**READING TEXT**.

/---

While the UMR experiment sounds like a great idea that might work, I do wonder:On what evidence does Mr. Carey regard UMR as “high-quality”. Normally Mr. Carey insists on data…Why does Mr. Carey think no one lives near UC Merced? Well over 3 million people (greater than the population of 20 states)live in Merced and immediately adjacent counties. The Merced location was chosen precisely because it was in a large (both in terms of population and geography) region lacking a research university. There may be many reasons to doubt the decision to build Merced, but the “no one lives there” argument is East Coast myopia.

astroprof - August 31, 2010 at 3:09 pm

UC Merced is a major research university, not a small undergraduate focused college.

kevincarey1 - August 31, 2010 at 10:09 pm

I didn’t say no one lives near UC Merced. I said most Californians don’t, which is certainly true. And it’s true, UC Merced is a major research university, complete with the associated cost structure. That’s exactly my point. If California has a couple of billion dollars to spend on new universities, does it make sense to build one new institution that will serve 10,000 to 15,000 students? Why not scores of new institutions statewide, each specializing in different areas and serving far more students in the aggregate?Also, come on, Merced has seven adjacent counties and most of those three million people live in one of them, Santa Clara County, which is inconveniently on the other side of the mountains.

\---

**PROBLEMS AND TASKS**.
#1 Translate this sentence from the comment thread about UC Merced into Spanish: "UC Merced is a major research university, not a small undergraduate focused college."
#2 Write what comes next in the comment thread about UC Merced, picking up after its final sentence.

Saved entries:
/---

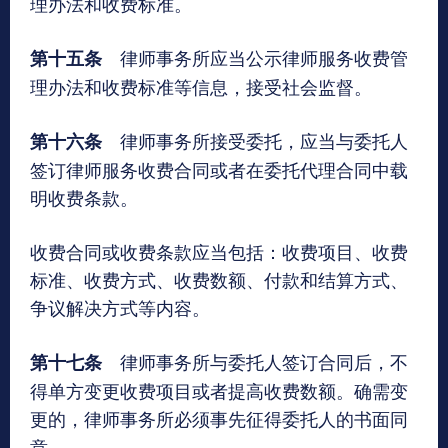
理办法和收费标准。
律师事务所应当公示律师服务收费管
第十五条
理办法和收费标准等信息，接受社会监督。
律师事务所接受委托，应当与委托人
第十六条
签订律师服务收费合同或者在委托代理合同中载
明收费条款。
收费合同或收费条款应当包括：收费项目、收费
标准、收费方式、收费数额、付款和结算方式、
争议解决方式等内容。
律师事务所与委托人签订合同后，不
第十七条
得单方变更收费项目或者提高收费数额。确需变
更的，律师事务所必须事先征得委托人的书面同
意。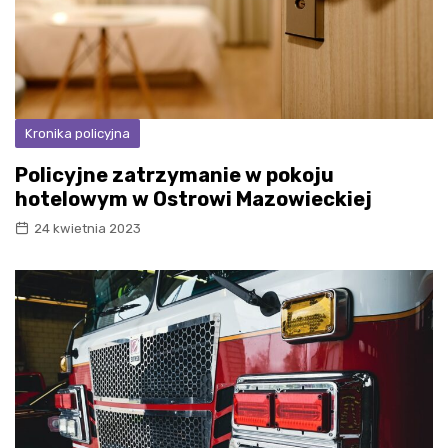
Kronika policyjna
Policyjne zatrzymanie w pokoju
hotelowym w Ostrowi Mazowieckiej
24 kwietnia 2023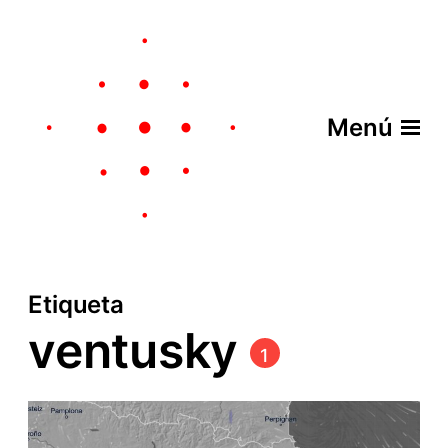
Menú
Etiqueta
ventusky
1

\---

**TASK ANSWERS**.
#1 UC Merced es una importante universidad de investigación, no una pequeña universidad centrada en estudios de pregrado.

#2
kimberling - September 1, 2010 at 6:16 am

“Instead of eternally trying and failing to fix chronically dysfunctional institutions, why not start new ones instead? Because once organizations become what they are, they tend to stay that way.”I cannot fathom the logic in the quote above. If it’s broke, why fix it? Just soak the taxpayers of a given state to build a new public institution that will get broken in 20 or 30 years and then “tend to stay that way.” With that kind of logic, government should be subsidizing building more Model T’s. Oh–I forgot–the federal government owns a majority of General Motors!This is more of the statist thinking that refuses to recognize the power of private initiative. Many states should be closing and consolidating public universities–not building more of them.

v8573254 - September 7, 2010 at 4:44 pm

Rochester already has theaters, musical instiutions, auditoriums, parks — amenities a University needs. It has a good public school system. The curricular infrasructure is there b/c of the medical school, staff, administration, housing and who knows what else. This school was not started from “scratch.” Not that it isn’t a good idea.